Renewal anew

I keep getting asked if I'm made any New Year's resolutions. The reality is that I don't like New Year's resolutions. They seem like an excuse for failure to me. And why should we need a calendar to make us promise to do things we should be doing anyway?

However, this break from routine does offer me a chance to stop and take stock of my situation. By February 15 I need to let the school district know my plans for next year. Right now my plan is to go back to teaching at my school, doing what I can to focus on teaching and staying out of building & district politics. So my goal between now and next August needs to be to get myself physical and mentally prepared for the grand return.

This means I do need to start to exercise. Exercise is a critical piece for me to be able to deal with stress, so I need to work on getting physically fit. I'd love to get back where I can run. I used to have a great love/hate relationship with running but I always felt so powerful after I finished a good run. So I guess that's goal #1. Mind you, this is NOT a resolution of any kind, it's just good sense.

I also need to keep reflecting on living deliberately. Writing, both in the blog and my journal, has been a key piece of achieving my sanity the past few months. I've spent a lot of time reading and thinking about the type of life I want and examining ways to make my actions match my beliefs. I had lost this piece of myself, the reflective piece. While I prided myself on being a reflective practitioner of teaching, I pushed aside much of what I was seeing in my personal life.

So there's the answers I need to find - I've been seeking but, by golly, I must get serious about the finding. How do I live my life without losing who I am and what I value? How do I reconcile my love of teaching with my need to be whole for myself and my family? The rub is that, “Problems arise in that one has to find a balance between what people need from you and what you need for yourself” (Jessye Norman).

Barbara De Angelis, a relationship researcher once said, "Women need real moments of solitude and self-reflection to balance out how much of ourselves we give away.” Am I a bad mother, wife or teacher because I don't want to give all of myself away?

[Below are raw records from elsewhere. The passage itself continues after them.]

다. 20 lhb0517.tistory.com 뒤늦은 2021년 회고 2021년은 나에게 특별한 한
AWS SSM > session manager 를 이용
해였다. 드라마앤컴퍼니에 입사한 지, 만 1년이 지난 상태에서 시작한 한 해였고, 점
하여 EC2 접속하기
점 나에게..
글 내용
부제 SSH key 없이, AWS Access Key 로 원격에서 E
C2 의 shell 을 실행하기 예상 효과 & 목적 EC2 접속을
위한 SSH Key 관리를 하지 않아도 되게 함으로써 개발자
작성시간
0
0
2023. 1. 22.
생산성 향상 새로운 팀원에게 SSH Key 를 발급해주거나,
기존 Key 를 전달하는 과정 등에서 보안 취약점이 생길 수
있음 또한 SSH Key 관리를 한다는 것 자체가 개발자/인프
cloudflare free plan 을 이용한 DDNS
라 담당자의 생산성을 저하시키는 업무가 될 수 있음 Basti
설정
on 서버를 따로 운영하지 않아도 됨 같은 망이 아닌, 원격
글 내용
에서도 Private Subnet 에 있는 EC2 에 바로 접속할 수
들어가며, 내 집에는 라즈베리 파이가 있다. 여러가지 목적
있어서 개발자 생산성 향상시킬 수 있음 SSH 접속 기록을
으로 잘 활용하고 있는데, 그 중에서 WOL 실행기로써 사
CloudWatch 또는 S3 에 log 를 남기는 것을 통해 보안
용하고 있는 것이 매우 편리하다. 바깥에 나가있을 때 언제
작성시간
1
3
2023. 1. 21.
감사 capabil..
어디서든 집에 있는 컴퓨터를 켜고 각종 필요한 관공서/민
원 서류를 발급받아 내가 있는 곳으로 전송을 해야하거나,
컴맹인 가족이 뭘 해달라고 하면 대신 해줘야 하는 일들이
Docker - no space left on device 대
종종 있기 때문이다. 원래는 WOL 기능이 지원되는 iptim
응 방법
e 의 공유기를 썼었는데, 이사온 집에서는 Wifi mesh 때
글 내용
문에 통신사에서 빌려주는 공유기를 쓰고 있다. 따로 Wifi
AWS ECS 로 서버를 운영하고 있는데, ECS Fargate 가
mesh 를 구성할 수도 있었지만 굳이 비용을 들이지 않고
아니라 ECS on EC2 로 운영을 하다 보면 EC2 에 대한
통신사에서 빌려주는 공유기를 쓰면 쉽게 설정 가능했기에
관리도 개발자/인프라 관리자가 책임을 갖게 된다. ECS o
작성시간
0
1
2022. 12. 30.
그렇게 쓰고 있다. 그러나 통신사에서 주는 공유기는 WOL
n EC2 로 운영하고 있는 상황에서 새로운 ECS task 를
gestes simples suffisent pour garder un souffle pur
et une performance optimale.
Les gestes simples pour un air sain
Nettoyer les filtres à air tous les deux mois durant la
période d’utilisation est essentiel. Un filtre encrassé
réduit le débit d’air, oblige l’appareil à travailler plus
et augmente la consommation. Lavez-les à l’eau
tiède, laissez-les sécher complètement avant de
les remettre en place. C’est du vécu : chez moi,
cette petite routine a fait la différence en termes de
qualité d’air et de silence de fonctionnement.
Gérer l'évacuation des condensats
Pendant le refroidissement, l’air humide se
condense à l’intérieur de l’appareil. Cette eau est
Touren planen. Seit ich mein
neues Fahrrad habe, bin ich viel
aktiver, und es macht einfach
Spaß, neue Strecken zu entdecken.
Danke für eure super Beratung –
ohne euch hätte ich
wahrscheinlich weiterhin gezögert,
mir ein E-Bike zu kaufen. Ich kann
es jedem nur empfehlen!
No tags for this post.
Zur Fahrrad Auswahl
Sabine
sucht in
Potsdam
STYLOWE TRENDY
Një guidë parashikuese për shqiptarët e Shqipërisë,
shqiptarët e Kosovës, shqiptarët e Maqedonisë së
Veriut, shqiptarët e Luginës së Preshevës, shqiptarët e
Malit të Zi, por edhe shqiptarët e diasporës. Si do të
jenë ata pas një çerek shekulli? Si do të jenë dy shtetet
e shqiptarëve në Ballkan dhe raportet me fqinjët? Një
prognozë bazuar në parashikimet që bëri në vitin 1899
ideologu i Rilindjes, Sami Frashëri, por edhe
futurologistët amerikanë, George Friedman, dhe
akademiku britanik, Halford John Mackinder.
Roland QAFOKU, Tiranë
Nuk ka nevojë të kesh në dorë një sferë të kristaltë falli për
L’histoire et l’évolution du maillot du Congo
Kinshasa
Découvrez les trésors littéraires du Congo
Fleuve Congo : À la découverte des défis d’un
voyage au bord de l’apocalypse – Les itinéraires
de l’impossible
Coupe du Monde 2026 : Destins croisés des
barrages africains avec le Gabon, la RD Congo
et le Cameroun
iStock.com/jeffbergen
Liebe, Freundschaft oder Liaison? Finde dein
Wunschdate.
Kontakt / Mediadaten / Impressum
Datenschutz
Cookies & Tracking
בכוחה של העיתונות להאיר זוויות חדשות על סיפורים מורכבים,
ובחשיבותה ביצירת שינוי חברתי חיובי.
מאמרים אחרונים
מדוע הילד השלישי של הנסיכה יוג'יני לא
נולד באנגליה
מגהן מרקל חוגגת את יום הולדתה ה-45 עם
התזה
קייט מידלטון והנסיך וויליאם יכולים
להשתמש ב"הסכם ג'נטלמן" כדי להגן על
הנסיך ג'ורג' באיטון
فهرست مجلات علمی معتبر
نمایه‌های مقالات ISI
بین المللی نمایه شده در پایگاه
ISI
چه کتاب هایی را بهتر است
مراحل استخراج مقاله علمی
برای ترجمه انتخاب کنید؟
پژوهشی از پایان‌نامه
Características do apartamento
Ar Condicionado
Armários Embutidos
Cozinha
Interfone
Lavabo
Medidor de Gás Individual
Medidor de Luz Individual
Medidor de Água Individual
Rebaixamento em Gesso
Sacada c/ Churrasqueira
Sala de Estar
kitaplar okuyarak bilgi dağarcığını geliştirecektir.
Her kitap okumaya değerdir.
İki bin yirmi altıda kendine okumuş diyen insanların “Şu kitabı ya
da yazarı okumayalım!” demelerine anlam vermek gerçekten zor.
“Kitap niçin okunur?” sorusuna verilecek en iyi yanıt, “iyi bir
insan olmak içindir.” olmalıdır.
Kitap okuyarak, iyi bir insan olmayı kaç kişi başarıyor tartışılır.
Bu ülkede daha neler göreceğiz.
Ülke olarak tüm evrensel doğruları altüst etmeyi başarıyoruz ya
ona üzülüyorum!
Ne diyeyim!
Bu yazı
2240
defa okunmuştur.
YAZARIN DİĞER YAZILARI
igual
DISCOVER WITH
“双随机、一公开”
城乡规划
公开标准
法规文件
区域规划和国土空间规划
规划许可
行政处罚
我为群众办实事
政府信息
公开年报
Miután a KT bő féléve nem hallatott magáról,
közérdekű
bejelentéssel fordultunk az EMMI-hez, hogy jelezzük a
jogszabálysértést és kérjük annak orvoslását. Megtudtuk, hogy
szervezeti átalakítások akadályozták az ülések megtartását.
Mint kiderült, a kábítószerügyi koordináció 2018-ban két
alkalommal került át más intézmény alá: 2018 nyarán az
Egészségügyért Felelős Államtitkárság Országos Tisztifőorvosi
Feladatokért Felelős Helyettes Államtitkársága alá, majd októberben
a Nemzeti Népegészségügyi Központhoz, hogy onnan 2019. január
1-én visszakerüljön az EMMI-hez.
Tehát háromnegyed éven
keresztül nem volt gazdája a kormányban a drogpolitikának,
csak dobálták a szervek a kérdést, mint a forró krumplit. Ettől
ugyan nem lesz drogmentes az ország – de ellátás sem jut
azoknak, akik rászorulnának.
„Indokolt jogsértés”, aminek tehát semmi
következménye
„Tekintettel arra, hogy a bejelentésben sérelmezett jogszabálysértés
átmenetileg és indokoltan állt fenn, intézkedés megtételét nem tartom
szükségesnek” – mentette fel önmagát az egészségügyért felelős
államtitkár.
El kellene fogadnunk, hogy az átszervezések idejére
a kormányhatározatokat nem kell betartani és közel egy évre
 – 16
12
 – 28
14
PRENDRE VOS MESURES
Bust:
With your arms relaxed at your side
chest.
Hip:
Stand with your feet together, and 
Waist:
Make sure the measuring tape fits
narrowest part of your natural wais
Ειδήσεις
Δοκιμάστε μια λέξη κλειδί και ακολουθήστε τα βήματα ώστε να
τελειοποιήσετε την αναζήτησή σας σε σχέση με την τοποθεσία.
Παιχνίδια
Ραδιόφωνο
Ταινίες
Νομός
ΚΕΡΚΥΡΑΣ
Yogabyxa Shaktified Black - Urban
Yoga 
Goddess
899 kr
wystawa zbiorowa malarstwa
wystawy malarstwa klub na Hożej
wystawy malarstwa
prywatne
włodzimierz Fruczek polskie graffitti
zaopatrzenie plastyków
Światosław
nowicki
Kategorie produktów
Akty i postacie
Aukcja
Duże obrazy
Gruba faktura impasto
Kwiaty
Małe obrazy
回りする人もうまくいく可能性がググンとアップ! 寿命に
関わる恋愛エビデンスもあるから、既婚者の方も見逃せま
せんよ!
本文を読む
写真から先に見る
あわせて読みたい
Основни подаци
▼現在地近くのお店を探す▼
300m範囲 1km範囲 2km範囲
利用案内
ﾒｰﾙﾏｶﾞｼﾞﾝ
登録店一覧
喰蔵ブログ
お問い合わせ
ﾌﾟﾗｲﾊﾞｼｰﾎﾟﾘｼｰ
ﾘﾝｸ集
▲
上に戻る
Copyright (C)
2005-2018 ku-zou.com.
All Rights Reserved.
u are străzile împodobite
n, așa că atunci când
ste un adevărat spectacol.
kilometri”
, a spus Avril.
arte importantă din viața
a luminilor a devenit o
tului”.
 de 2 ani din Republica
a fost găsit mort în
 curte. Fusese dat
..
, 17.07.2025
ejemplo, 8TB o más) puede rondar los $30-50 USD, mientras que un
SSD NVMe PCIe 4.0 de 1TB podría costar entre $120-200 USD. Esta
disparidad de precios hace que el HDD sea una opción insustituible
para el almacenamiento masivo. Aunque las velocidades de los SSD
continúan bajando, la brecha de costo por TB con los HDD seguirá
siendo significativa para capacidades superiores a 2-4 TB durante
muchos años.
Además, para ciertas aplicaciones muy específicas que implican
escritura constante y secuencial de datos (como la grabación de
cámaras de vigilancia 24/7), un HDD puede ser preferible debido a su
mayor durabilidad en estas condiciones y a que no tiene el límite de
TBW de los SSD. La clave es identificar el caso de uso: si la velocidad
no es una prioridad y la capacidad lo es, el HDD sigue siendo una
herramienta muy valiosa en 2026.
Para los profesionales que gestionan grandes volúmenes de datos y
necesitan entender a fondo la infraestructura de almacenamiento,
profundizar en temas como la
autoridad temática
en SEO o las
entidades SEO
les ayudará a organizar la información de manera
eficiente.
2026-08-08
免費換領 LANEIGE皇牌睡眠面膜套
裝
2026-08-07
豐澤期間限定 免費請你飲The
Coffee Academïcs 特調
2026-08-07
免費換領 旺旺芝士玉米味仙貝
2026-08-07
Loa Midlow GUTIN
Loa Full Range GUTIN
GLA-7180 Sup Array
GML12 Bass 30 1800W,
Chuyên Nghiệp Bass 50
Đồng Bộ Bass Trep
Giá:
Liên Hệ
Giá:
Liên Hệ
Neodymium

When students would ask what I wished for them, I would answer that my hope is they found something to feel passionately about. Something they're willing to work at, and for. For myself, I want to feel passionately and find the energy within myself to feed that passion. I want it all - to provide my family with necessities and overwhelming love, to manage the logistics of teaching with the wild enthusiasm it takes to do it well, to feel peace in myself and the nagging dissatisfaction that drives us to achieve more.

As I look back and watch my writing begin to ramble and lose focus, I realize that's the problem. One question leads to another, which leads to a thought, which leads to an action which leads back to more questions.

Euripedes is credited with saying, “The best and safest thing is to keep a balance in your life, acknowledge the great powers around us and in us. If you can do that, and live that way, you are really a wise man.” Either I totally agree with him, or totally disagree, I really can't decide.

Then again, I've luckily never been considered very wise.